Date of Review: Aug 5, 2001
The Bottom Line: Get ready to fall in love with this beautiful story.
...you don't always hear the knock.
This book was given to me years ago by my godmother, but I never read it until a couple of nights ago. I read it for comfort after choking forth several sweaty, tearful prayers. I'd just found out that the man I was involved with "forgot" to mention he had a wife! (It's a LONG story.) Anyway, I picked up this novel and couldn't put it down! As with the last book I reviewed, Christy, I found myself transported to the past once more...
Imagine this scenario. You're fighting against circumstances beyond your control. You were traveling West in a covered wagon in the 1880's with the young husband you're madly in love with. When the wheel breaks, hubby goes for help. He's thrown off his horse and killed, to your horror and heartbreak. To make matters worse, you're pregnant with his baby.
And thus begins Love Comes Softly, the first in an eight book series written by Janette Oke. The grieving widow is Martha "Marty" Clarige, who is only nineteen years old. Just after Clem is buried on "borrowed land", she retreats to her wagon in stunned, numb grief. Marty has no money, no land and no kin nearby to help her out. Just then a large man seeks out Marty at the wagon. He is Clark Davis, a young widower with an infant daughter. Clark tells Marty that the visiting preacher will be leaving town later in the day. If we marry, he tells her, I will provide you with a home, clothes and food if you will be a mama to my Missie. I won't ask you for anything more. We have to marry today.
Marty is furious at this man and his proposition, but she can't turn him down. She has not a penny to her name, so she agrees. After the simple, loveless ceremony, Clark says something that cheers Marty up a bit. The next wagon train heading east will be coming by the next spring. I promise I will give you money and your freedom to go to your kinfolk back east, but only if you take my Missie with you. She needs a mama, Clark informs Marty.
And thus, Marty is shown her bedroom, which she will share not with her in-name-only husband, but with her new stepdaughter, Melissa ("Missie"). Missie is a happy two-year-old with dark curls and apple cheeks, and is the light of her daddy's life. Marty gets off on the wrong foot with Missie right away, when Missie won't let her new mama dress her.

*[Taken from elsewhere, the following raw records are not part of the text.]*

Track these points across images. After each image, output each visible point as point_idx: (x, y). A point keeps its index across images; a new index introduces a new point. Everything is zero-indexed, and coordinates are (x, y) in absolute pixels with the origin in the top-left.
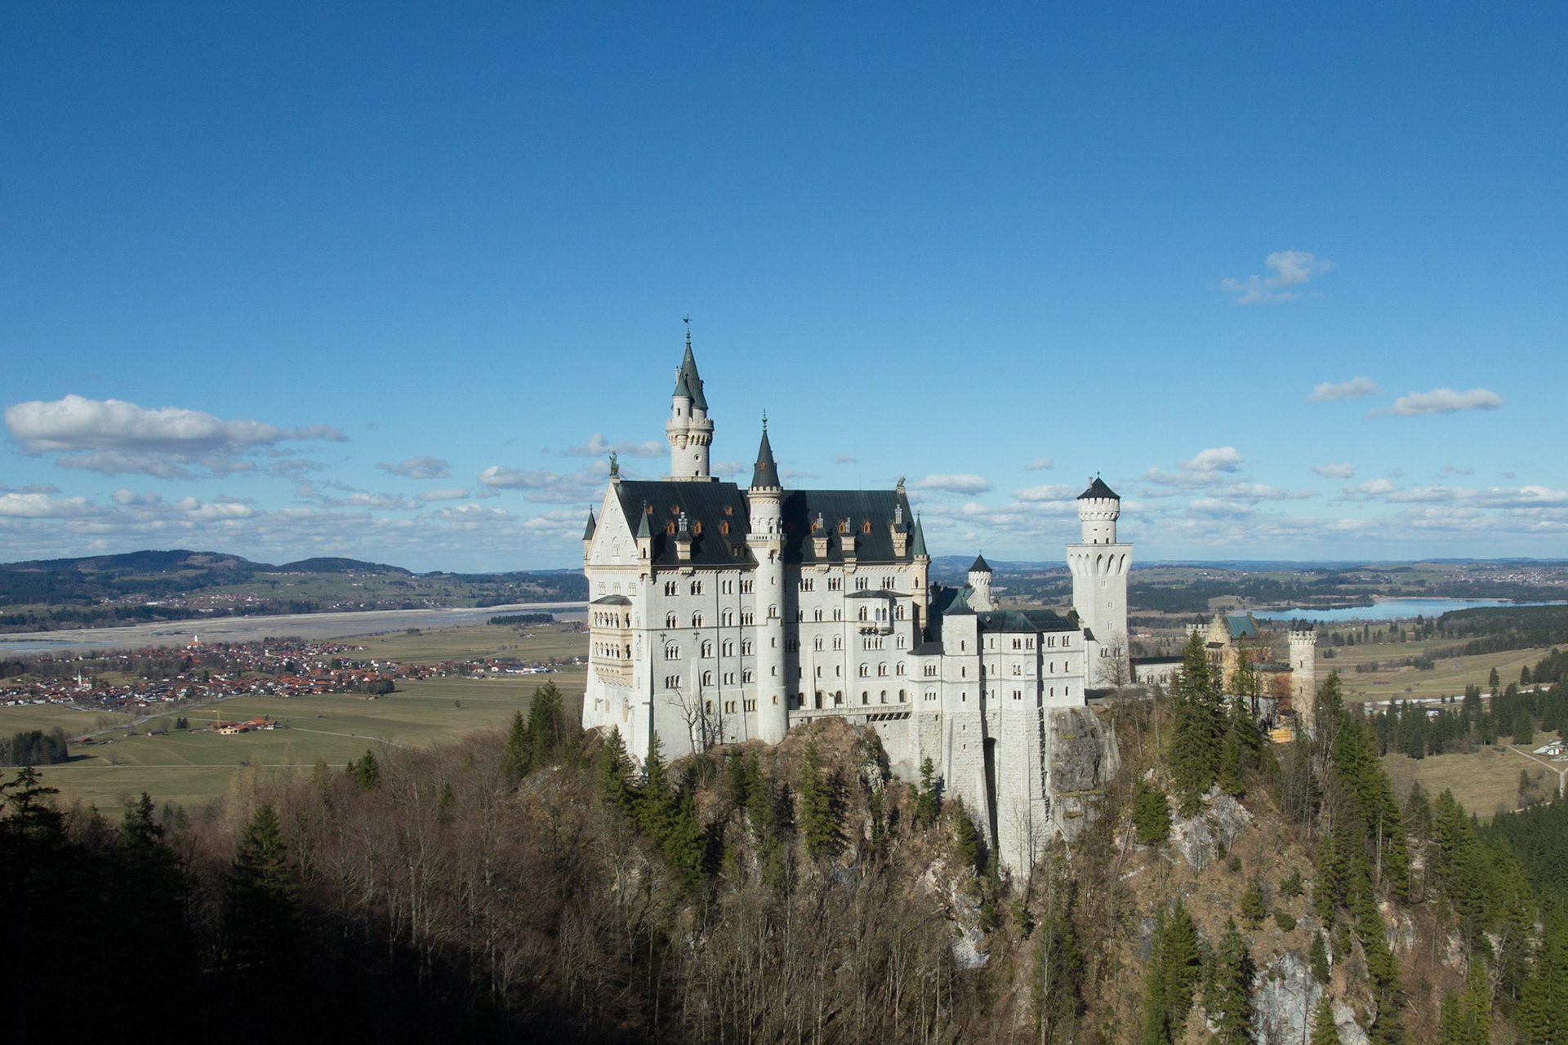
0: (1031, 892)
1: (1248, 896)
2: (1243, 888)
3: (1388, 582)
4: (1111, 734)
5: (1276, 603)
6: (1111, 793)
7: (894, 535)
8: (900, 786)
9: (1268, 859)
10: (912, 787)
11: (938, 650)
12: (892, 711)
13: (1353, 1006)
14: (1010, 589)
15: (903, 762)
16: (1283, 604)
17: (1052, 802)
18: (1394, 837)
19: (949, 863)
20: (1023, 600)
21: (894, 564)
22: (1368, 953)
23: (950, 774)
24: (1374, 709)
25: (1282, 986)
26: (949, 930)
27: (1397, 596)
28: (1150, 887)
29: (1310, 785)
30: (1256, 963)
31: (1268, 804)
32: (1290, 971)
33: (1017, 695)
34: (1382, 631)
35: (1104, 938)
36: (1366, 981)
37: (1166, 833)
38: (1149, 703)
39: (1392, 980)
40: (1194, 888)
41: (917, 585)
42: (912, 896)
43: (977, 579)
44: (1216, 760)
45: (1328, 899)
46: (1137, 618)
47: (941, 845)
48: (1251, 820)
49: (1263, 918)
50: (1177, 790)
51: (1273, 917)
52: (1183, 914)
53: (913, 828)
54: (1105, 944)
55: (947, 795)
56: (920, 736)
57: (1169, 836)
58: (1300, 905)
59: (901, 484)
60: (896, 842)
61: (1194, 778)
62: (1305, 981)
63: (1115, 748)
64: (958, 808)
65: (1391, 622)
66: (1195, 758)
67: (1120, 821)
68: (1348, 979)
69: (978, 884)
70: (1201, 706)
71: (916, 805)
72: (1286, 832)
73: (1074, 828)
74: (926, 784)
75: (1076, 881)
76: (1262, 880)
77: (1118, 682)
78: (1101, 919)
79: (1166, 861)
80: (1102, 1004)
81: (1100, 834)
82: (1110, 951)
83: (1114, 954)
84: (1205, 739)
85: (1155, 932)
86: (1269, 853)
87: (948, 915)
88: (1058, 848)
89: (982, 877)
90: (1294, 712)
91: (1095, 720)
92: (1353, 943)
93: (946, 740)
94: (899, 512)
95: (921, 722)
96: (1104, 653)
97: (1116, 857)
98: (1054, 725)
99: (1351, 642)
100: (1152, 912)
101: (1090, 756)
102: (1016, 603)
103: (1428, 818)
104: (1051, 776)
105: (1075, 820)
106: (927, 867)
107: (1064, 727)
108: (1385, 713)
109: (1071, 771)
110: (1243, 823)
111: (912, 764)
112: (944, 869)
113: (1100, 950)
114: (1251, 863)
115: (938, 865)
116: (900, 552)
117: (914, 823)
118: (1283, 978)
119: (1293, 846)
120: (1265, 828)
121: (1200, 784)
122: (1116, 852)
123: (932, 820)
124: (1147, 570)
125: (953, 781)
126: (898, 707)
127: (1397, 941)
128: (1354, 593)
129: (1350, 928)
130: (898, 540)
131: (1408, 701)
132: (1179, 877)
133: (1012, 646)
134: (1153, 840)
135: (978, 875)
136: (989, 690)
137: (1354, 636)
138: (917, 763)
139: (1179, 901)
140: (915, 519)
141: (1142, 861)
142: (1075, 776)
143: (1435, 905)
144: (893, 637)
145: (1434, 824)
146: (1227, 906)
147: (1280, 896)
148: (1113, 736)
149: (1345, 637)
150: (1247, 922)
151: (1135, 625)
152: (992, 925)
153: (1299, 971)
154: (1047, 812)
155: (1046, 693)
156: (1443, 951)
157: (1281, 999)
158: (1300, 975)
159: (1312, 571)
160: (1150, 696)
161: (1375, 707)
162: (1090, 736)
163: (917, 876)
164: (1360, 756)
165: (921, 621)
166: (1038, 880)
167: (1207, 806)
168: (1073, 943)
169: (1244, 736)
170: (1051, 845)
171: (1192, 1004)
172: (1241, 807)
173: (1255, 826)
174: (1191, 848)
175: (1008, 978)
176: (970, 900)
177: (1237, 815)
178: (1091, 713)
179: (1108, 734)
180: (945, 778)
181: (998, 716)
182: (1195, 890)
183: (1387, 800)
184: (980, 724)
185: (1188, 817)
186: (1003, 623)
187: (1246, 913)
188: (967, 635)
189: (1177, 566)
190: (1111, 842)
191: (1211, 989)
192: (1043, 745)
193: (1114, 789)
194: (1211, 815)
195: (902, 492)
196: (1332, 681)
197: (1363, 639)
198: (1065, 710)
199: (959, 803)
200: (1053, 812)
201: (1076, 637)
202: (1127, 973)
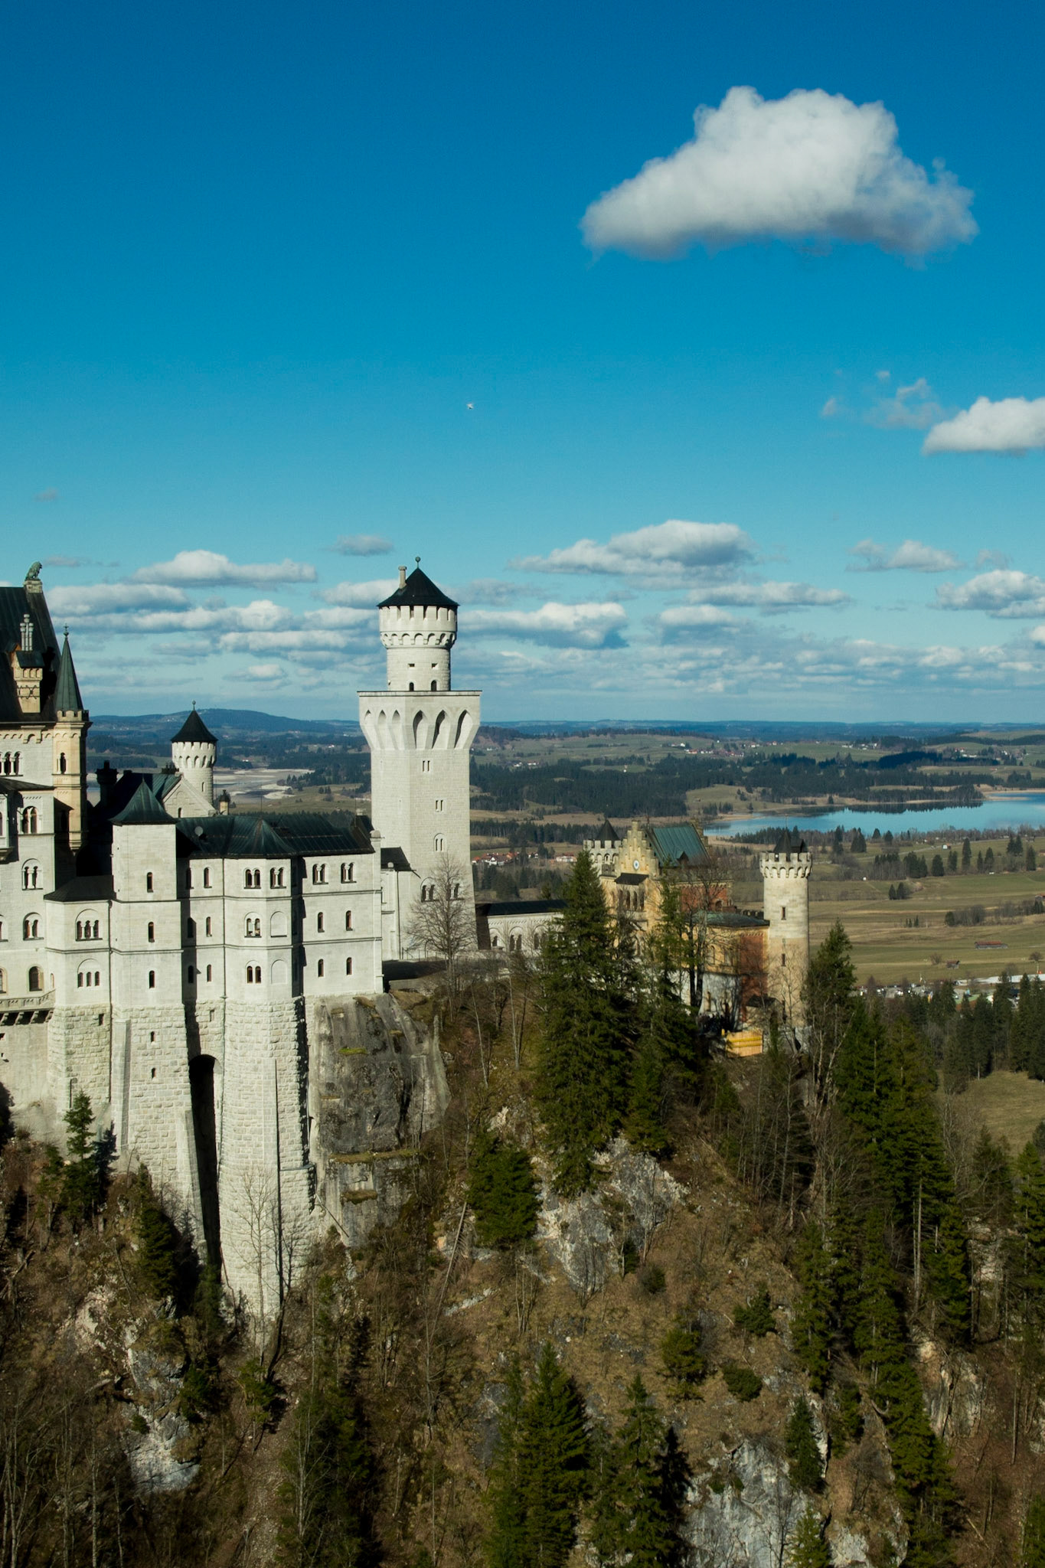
0: (282, 1343)
1: (676, 1338)
2: (666, 1324)
3: (1010, 761)
4: (431, 1045)
5: (809, 799)
6: (430, 1155)
7: (18, 672)
8: (29, 1150)
9: (714, 1269)
10: (52, 1150)
11: (104, 891)
12: (13, 1008)
13: (866, 1532)
14: (320, 772)
15: (37, 1105)
16: (821, 801)
17: (321, 1174)
18: (943, 1224)
19: (122, 1294)
20: (344, 793)
21: (17, 727)
22: (894, 1435)
23: (125, 1125)
24: (974, 992)
25: (737, 1501)
26: (121, 1420)
27: (1023, 787)
28: (500, 1327)
29: (793, 1133)
30: (691, 1460)
31: (715, 1169)
32: (751, 1473)
33: (254, 975)
34: (995, 852)
35: (416, 1423)
36: (889, 1487)
37: (530, 1226)
38: (502, 986)
39: (937, 1482)
40: (580, 1327)
41: (63, 768)
42: (49, 1359)
43: (189, 757)
44: (619, 1090)
45: (818, 1338)
46: (555, 826)
47: (106, 1261)
48: (685, 1198)
49: (703, 1376)
50: (550, 1146)
51: (720, 1374)
52: (557, 1373)
53: (55, 1230)
54: (417, 1436)
55: (120, 1166)
56: (69, 1054)
57: (535, 1231)
58: (769, 1351)
59: (34, 575)
60: (19, 1257)
61: (579, 1123)
62: (778, 1490)
63: (440, 1070)
64: (138, 1191)
65: (1011, 835)
66: (583, 1086)
67: (445, 1206)
68: (856, 1484)
69: (178, 1332)
70: (593, 991)
71: (60, 1186)
72: (746, 1220)
73: (361, 1221)
74: (79, 1146)
75: (366, 1320)
76: (702, 1307)
77: (449, 947)
78: (409, 1385)
79: (529, 1277)
80: (410, 1548)
81: (409, 1231)
82: (426, 1448)
83: (433, 1453)
84: (599, 1053)
85: (504, 1410)
86: (717, 1259)
87: (117, 1393)
88: (332, 1260)
89: (185, 1318)
90: (770, 1001)
91: (401, 1018)
92: (866, 1418)
93: (118, 1061)
94: (27, 629)
95: (70, 1027)
96: (426, 894)
97: (439, 1273)
98: (324, 1029)
99: (938, 870)
100: (503, 1372)
101: (393, 1087)
102: (329, 799)
103: (1007, 1186)
104: (319, 1124)
105: (364, 1206)
106: (79, 1302)
107: (343, 1033)
108: (990, 999)
109: (357, 1116)
110: (669, 1205)
111: (53, 1107)
112: (112, 1305)
113: (407, 1445)
114: (683, 1276)
115: (101, 1298)
116: (30, 705)
117: (56, 1219)
118: (739, 1486)
119: (758, 1246)
120: (708, 1213)
121: (592, 1134)
122: (439, 1262)
123: (90, 1213)
124: (576, 738)
125: (131, 1138)
126: (25, 1001)
127: (950, 1412)
128: (948, 781)
129: (861, 1390)
130: (27, 681)
131: (1032, 977)
132: (555, 1306)
133: (243, 883)
134: (503, 1240)
135: (178, 1315)
136: (201, 965)
137: (945, 860)
138: (63, 1106)
139: (550, 1354)
140: (60, 639)
141: (488, 1278)
142: (364, 1125)
143: (1019, 1345)
144: (16, 868)
145: (1018, 1201)
146: (638, 1357)
147: (734, 1336)
148: (436, 1049)
149: (929, 861)
150: (674, 1386)
151: (551, 839)
152: (205, 1408)
153: (768, 1472)
154: (312, 1192)
155: (309, 971)
156: (1032, 1428)
157: (735, 1524)
158: (769, 1479)
159: (875, 740)
160: (505, 973)
161: (974, 988)
162: (391, 1050)
163: (59, 1321)
164: (882, 1078)
165: (72, 837)
166: (296, 1320)
167: (605, 1175)
168: (356, 1436)
169: (673, 1046)
170: (317, 1254)
171: (573, 1540)
172: (666, 1174)
173: (691, 1209)
174: (575, 1253)
175: (233, 1506)
176: (161, 1363)
177: (660, 1190)
178: (395, 1007)
179: (426, 1045)
180: (117, 1132)
181: (218, 1016)
182: (581, 1330)
183: (930, 1158)
184: (184, 1030)
185: (569, 1196)
186: (228, 840)
187: (673, 1369)
188: (156, 861)
189: (632, 732)
190: (430, 1243)
191: (608, 1510)
192: (303, 1067)
193: (436, 1147)
194: (612, 1190)
195: (36, 590)
196: (837, 942)
197: (959, 864)
198: (345, 1002)
199: (142, 1179)
200: (323, 1192)
201: (366, 865)
202: (457, 1489)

Things only get worse that day, with one hilarious calamity following another.
What stuns Marty about her "cold, heartless" husband is that he has a God, one outside church! Before each morning's breakfast of pancakes and coffee, he says the prayers and reads a passage of Scripture. Then it's off to face the day's chores on his farm. Growing up in a home with a father who drank and cursed, Marty doesn't know what to make of this. Hating Clark and the cruel hand life has played on her, she cries herself to sleep every night and only focuses on her grief. It never occurs to her that Clark feels the exact same way.
Things do look up once Marty meets the neighbors the Grahams, with Ma Graham becoming her confidante and closest friend. It is through Ma that Marty learns the story of Clark's late wife and Missie's mother, and how another happy marriage had ended in sorrow...and little by little the animosity she has against Clark and their situation lessens.
I won't give anything else away (outright), but I will say this is one of the best love stories I've ever read. I also appreciate Marty's curiousity and puzzlement about God and the Bible, and the way she resolves it. The way this unusual family grows and works together is truly something to behold.
Even if you are not Christian, this book does not beat you over the head with religion. I think anyone who loves romance, historical fiction and/or just clean entertainment suitable for the whole family, will find that Love Comes Softly is an all around winner. With two strong yet vulnerable, lovable yet exasperating (and completely human and real) protagonists, colorful supporting characters, humor, drama and much more, you'll be wanting more! (I've also read the second book, Love's Enduring Promise, and will review it here soon.)